Don’t go changing

When I was a teenager, I thought about this often. My father died when I was eight, and so in the chaos of my home life after that, I would daydream about what things would have been like. I’ve mused about that one often, turning it over in my head, especially as I’ve gotten older and learned more about my father and more about the world in general.

And then later, I was full of regrets about dumb things I had done, ways I had behaved poorly to others, and so forth.

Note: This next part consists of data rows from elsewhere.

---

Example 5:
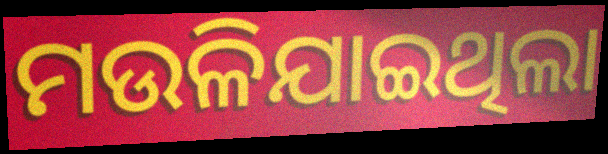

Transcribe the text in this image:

ମଉଳିଯାଇଥିଲା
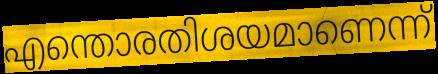
എന്തൊരതിശയമാണെന്ന്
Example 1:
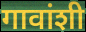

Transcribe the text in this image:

गावांशी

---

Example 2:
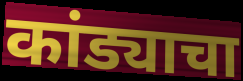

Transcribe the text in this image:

कांड्याचा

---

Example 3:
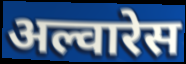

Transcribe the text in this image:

अल्वारेस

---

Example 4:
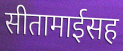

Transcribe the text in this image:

सीतामाईसह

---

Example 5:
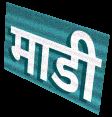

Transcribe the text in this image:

माडी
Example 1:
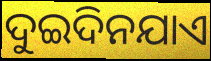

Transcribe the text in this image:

ଦୁଇଦିନଯାଏ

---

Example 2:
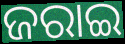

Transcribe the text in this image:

ଜରାଇ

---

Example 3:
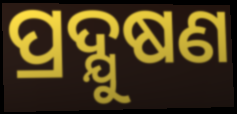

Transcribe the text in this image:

ପ୍ରଦ୍ଯୁଷଣ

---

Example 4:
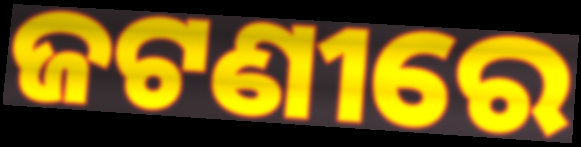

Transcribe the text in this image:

ଜଟଣୀରେ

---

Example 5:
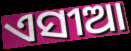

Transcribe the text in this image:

ଏସୀଆ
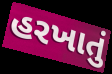
હરખાતું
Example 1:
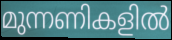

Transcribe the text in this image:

മുന്നണികളിൽ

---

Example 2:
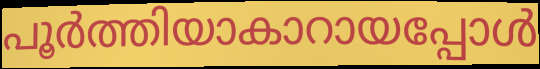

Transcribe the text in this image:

പൂർത്തിയാകാറായപ്പോൾ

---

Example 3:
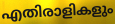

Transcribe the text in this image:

എതിരാളികളും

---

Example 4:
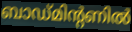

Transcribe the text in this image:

ബാഡ്മിന്റണിൽ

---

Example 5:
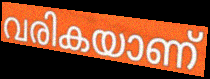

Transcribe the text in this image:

വരികയാണ്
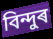
বিন্দুৰ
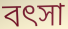
বৎসা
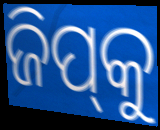
ଜିପ୍‌କୁ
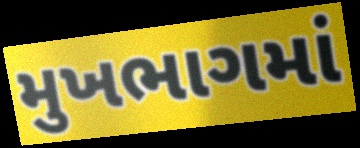
મુખભાગમાં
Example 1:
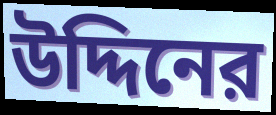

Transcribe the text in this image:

উদ্দিনের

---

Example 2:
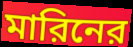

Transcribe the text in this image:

মারিনের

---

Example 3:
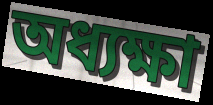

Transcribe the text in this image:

অধ্যক্ষা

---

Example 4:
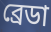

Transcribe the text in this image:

ব্রেডা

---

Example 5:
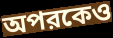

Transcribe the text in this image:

অপরকেও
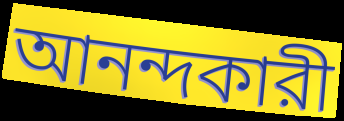
আনন্দকারী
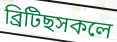
ব্ৰিটিছসকলে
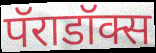
पॅराडॉक्स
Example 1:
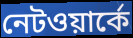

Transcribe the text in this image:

নেটওয়ার্কে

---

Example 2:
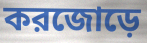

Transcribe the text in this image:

করজোড়ে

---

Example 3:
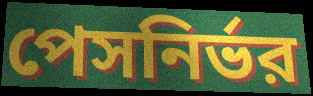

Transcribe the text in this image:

পেসনির্ভর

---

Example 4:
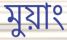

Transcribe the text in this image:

মুয়াং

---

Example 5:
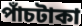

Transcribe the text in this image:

পাঁচটাকা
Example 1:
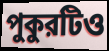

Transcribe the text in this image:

পুকুরটিও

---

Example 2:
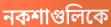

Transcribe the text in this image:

নকশাগুলিকে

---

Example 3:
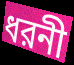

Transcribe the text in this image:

ধরনী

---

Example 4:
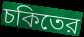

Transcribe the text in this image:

চকিতের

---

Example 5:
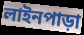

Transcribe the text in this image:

লাইনপাড়া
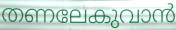
തണലേകുവാൻ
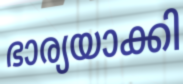
ഭാര്യയാക്കി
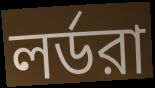
লর্ডরা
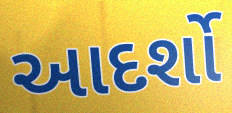
આદર્શો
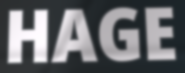
HAGE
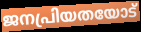
ജനപ്രിയതയോട്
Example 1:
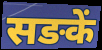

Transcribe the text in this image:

सङकें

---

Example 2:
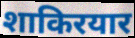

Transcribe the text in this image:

शाकिरयार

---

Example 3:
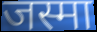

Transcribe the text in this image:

जस्मा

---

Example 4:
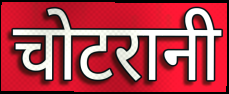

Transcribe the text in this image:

चोटरानी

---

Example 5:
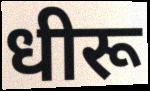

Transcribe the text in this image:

धीरू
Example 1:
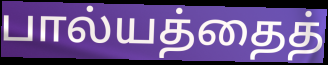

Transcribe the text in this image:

பால்யத்தைத்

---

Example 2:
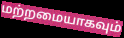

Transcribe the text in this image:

மற்றமையாகவும்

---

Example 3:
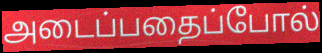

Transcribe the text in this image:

அடைப்பதைப்போல்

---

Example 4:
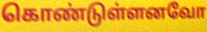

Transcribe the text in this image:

கொண்டுள்ளனவோ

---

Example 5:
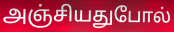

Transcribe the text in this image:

அஞ்சியதுபோல்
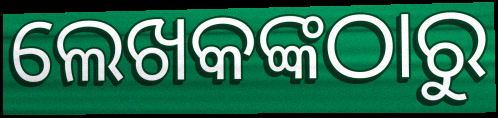
ଲେଖକଙ୍କଠାରୁ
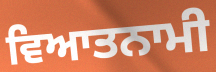
ਵਿਆਤਨਾਮੀ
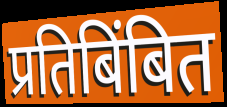
प्रतिबिंबित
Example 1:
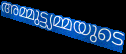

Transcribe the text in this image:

അമ്മുട്ട്യമ്മയുടെ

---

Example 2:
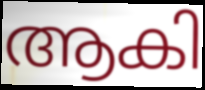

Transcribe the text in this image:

ആകി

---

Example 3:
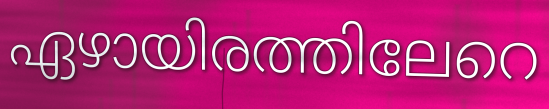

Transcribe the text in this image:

ഏഴായിരത്തിലേറെ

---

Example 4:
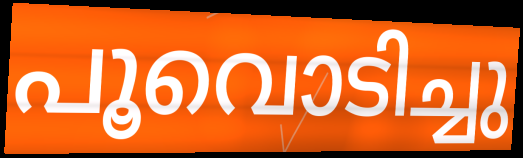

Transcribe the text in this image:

പൂവൊടിച്ചു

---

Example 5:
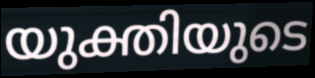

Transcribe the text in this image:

യുക്തിയുടെ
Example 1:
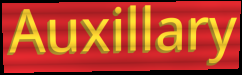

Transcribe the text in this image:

Auxillary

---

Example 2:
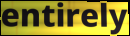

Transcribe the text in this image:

entirely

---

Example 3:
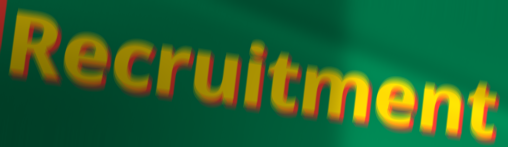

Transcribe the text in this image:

Recruitment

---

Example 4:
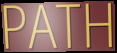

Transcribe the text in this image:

PATH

I’m trying to remember what specific event triggered it, but at some point in college I decided that it was worthless to regret past choices. I want to say that it was related to the long-term drama of my friendship with K. Something about realizing that even really shitty times contributed to things that turned out pretty good, considering. (Oh, that’s not vague AT ALL.) And in fact, that long-term drama is probably my personal touchstone for “that thing that you thought you understood? nope, it’s going to be different than that.” (Which reminds me that I need to figure out a present for a great kid’s 13th (!!!!) birthday.)

With that went a decision that trying to work out alternate personal histories was an exercise in futility. Not that it’s not entertaining sometimes: I’m firmly convinced that there’s an alternate reality in which I am an adjunct English prof in Arizona or something. But it can also be wrenchingly painful, and quite possibly wrong.

Curiously enough, I tend to tie myself up in knots thinking about my personal politics of all things, when musing about “if Dad hadn’t died.” I’m pretty lefty, and not just with my handwriting. Dad, on the other hand, was not just 20 years Air Force, but according to other family members, fairly conservative. (He converted TO Catholicism, although I’m not entirely sure of the circumstances. And an uncle told me several years ago that he was passionate about utility deregulation. I’ve occasionally wondered what he would have thought of Enron.) On top of that, he and Mom always disagreed about politics, to the point that they had an agreement not to talk about politics at all.

Whereas when I was a teen and preteen, Mom watched the Sunday morning politics shows, and argued loudly with the TV, and we watched a lot of news, read the paper, etc. I registered voters for the Dukakis campaign when I was only 13. I was passionate about nuclear disarmament at about the same age, and a little earlier. Would I have had those opinions then — or my current ones now — if he’d been around as an influence? If so, would we have fought about it? Because my memories of Dad don’t include the struggles for independence that I fought with Mom later — and there were some doozies — so they’ve got a bit of rose-tinting to them. That’s the dark side of the alternate personal history: not just good things that might never have been, but bad things that might have happened.

I swear I’ve written about this before, because it’s something I’ve definitely (obviously!) thought about, but I have no idea when or what keywords to go searching with.

Other alternative history turning points that I’ve mused on: going to UPS. not going to library school. dating Raul (or yes, C). not going to Austin in ’97 to visit HA, and a few other things in relation to her. learning to bike later in life. All of which reinforces the idea that it’s all interconnected in really complicated ways. (Cue It’s a Wonderful Life.)